Python 3, ASCII, and UTF-8

Posted Dec 21, 2017 7:42 UTC (Thu) by togga (guest, #53103)
In reply to: Python 3, ASCII, and UTF-8 by peter-b
Parent article: Python 3, ASCII, and UTF-8

The issue here which the (somewhat smaller) "python3 community" misses is that this "obstinacy" is measured in productivity, maintenance and development hours. I'd say it's up there along with .NET interoperability, window "\" path/quoting issues for multiplatform scripts. Man made problems, detached from reality, popping up from thin air.

Python is going from "productivity" to "cumbersome" measured in development hours on a day-to-day basis and has now a hard time to compensate for all it's (other) weaknesses (multithreading with GIL, performance, ...).

How much lipstick can you paint the pig with? "Coercing", "C.UTF-8", "new UTF-8", "PYTHONUTF", "-x utf8", ... My favourite is "surrogateescape error handler".

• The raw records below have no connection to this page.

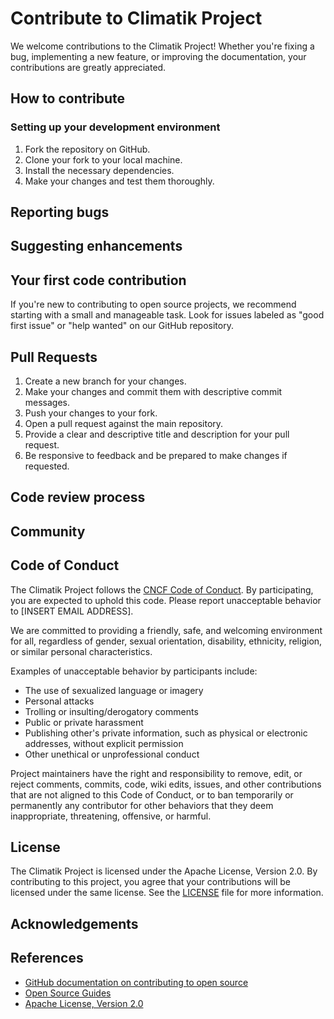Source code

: # Contribute to Climatik Project
We welcome contributions to the Climatik Project! Whether you're fixing a bug, implementing a new feature, or improving the documentation, your contributions are greatly appreciated.

## How to contribute

### Setting up your development environment

1. Fork the repository on GitHub.
2. Clone your fork to your local machine.
3. Install the necessary dependencies.
4. Make your changes and test them thoroughly.


## Reporting bugs

## Suggesting enhancements

## Your first code contribution
If you're new to contributing to open source projects, we recommend starting with a small and manageable task. Look for issues labeled as "good first issue" or "help wanted" on our GitHub repository.

## Pull Requests
1. Create a new branch for your changes.
2. Make your changes and commit them with descriptive commit messages.
3. Push your changes to your fork.
4. Open a pull request against the main repository.
5. Provide a clear and descriptive title and description for your pull request.
6. Be responsive to feedback and be prepared to make changes if requested.



## Code review process

## Community

## Code of Conduct
The Climatik Project follows the [CNCF Code of Conduct](https://github.com/cncf/foundation/blob/main/code-of-conduct.md). By participating, you are expected to uphold this code. Please report unacceptable behavior to [INSERT EMAIL ADDRESS].

We are committed to providing a friendly, safe, and welcoming environment for all, regardless of gender, sexual orientation, disability, ethnicity, religion, or similar personal characteristics.

Examples of unacceptable behavior by participants include:

- The use of sexualized language or imagery
- Personal attacks
- Trolling or insulting/derogatory comments
- Public or private harassment
- Publishing other's private information, such as physical or electronic addresses, without explicit permission
- Other unethical or unprofessional conduct

Project maintainers have the right and responsibility to remove, edit, or reject comments, commits, code, wiki edits, issues, and other contributions that are not aligned to this Code of Conduct, or to ban temporarily or permanently any contributor for other behaviors that they deem inappropriate, threatening, offensive, or harmful.

## License
The Climatik Project is licensed under the Apache License, Version 2.0. By contributing to this project, you agree that your contributions will be licensed under the same license. See the [LICENSE](https://github.com/Climatik-Project/Climatik-Project/blob/main/LICENSE) file for more information.


## Acknowledgements

## References
- [GitHub documentation on contributing to open source](https://docs.github.com/en/github/collaborating-with-issues-and-pull-requests)
- [Open Source Guides](https://opensource.guide/)
- [Apache License, Version 2.0](https://www.apache.org/licenses/LICENSE-2.0)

You can either be this and that type of script with different settings. Best for all?
What if I need to be both or the most common a case not exactly matching any of them. This mess is getting so complex that for a pro it's almost impossible to get full control and newbies never even knew what hit them when they're floored by python3 (I've helped a few...). For example the simple case with ctypes attributes, often read from an external source, that needs to be string type. The text mess is a nasty swamp to wade through.

I agree with Cyberax. Keep it simple (bytestrings) and let the user do explicit things with the data with library functions and classes (maybe include a more advanced regex) when text functionality really needed.

That said. Python2 gave me 14 pretty good years of scripting productivity (mostly attributed to numpy). With this, it's time to move on.